Sunday, March 15, 2015

Reflection - looking back

I completed 3 years and 5 months in the kingdom a few days ago. Looking back, I feel I have come a long way from where I was when I first arrived here on the night of 16th of November 2011. Hajj had just got over, and I was able to visit Makkah and perform an Umrah before going to start my duties at Al Muwayh. My enthusiasm was great when I boarded my flight in New Delhi, but a lot of it had ebbed by the time I landed at Riyadh International Airport. Immigration in Saudi Arabia is a painfully long process, and it did not help that there were literally hundreds of workers entering the Kingdom at the same time, in addition to those who were re-entering after finishing their vacations, or whatever. 

There were just a few immigration officers, and I stood at the same place in a large, never-moving queue for over 2.5 hours before I could muster enough courage to approach an airport worker with the request to start a new counter for those who had connecting flights inside the country. My flight to Taif was due to take off in under a few hours when I finally moved up to an immigration counter and registered myself as an expatriate. The mug-shot taken by the camera there would later haunt me for the next 3+ years, as it would be THAT tired, harassed and beaten face which would adorn my residence permit (Iqama), driving license and every other official document.

Over the next several days, I experienced so many problems that I cannot even begin to narrate them here. Readers are invited to explore my blog and go back to my entries in November and December 2011. During those days, I was completely financially broke, and it was the small and large generous packets of money given by people whom I did not even know before that pulled me out of the deep troubles I was in. Among these benefactors was one Mr. Ravi Menon, who sent me money from Qatar; there was also my hospital director who advanced me money, and a few Pakistani and Egyptian doctors as well. I received my Iqama after 2 months, and with that, also my first salary. Life became a bit easy as I was invited by my Indian surgical colleague Dr. Shahid to share his accommodation. I still occupy that house at the same rent which I used to give 3+ years ago. Dr. Shahid's house was well-furnished, and also, his larder well stocked, so that I never had worries as month after month elapsed. Soon, I was busy studying for the Basic Life Support course and the  Saudi License Exam. 

My life set into a groove only after 3-4 months, and thereafter, the last three years have been productive to the extent that I am able to save money for the unforseeable future, and also meet the expectations of my family. In the interim, I lost my father to diabetes, and I feel the pain even more because I was unable to reach home to even attend to his burial ceremony. 

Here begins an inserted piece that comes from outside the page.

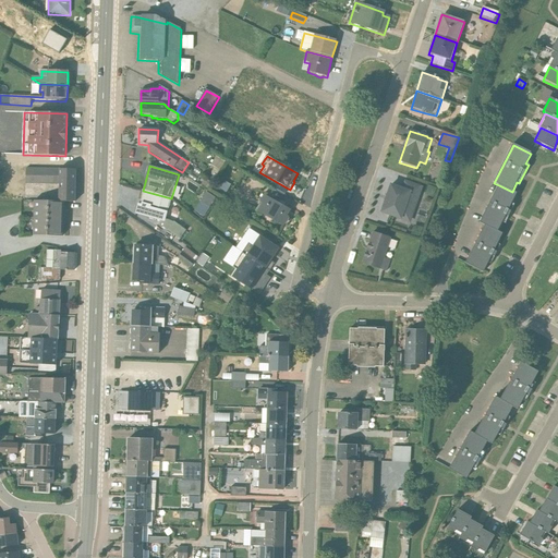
[(64,202),(75,203),(76,199),(76,170),(26,169),(26,184),(59,185),(59,202),(64,202)]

During these interim years, I performed the Hajj pilgrimage in 2012, and also gave my MRCPCH exams - in three parts, one after the other, so that I am, today, a UK qualified Paediatric Registrar!

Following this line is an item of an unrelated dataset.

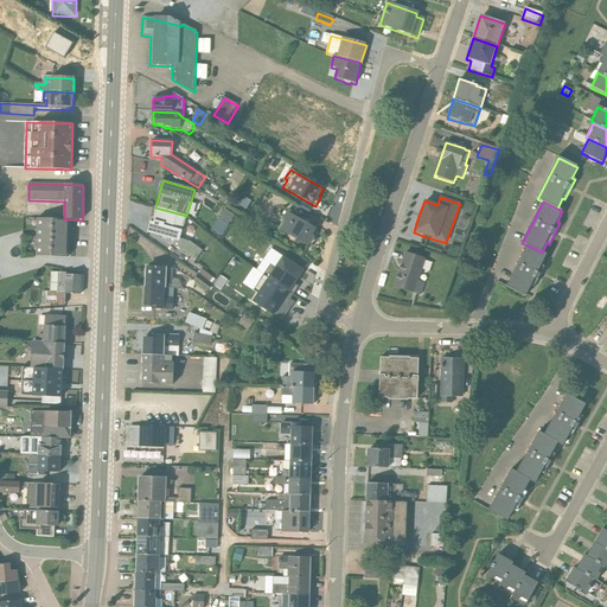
[(186,216),(155,208),(148,234),(179,242),(186,216)]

The years have been kind to me otherwise; my own diabetic process is slowly advancing, as it must; however, I try to avoid the things that increase the chaos in my body. I am older, considerably wiser, and more generous in spirit than I was when in India. I have adopted three children for the purpose of looking after their upkeep, and plan to reach a total of 10 over the next few years. My wife and daughters continue to live a full life in Mumbai. My mother lives with a companion, even as she fights her own illnesses. 

And life goes on.

1 comment:

Ravi Pandit said...

Wow, time does fly. I recall mentioning, KSA is like a bad habit, easy to get in to, hard to get out of. Prophetic or what?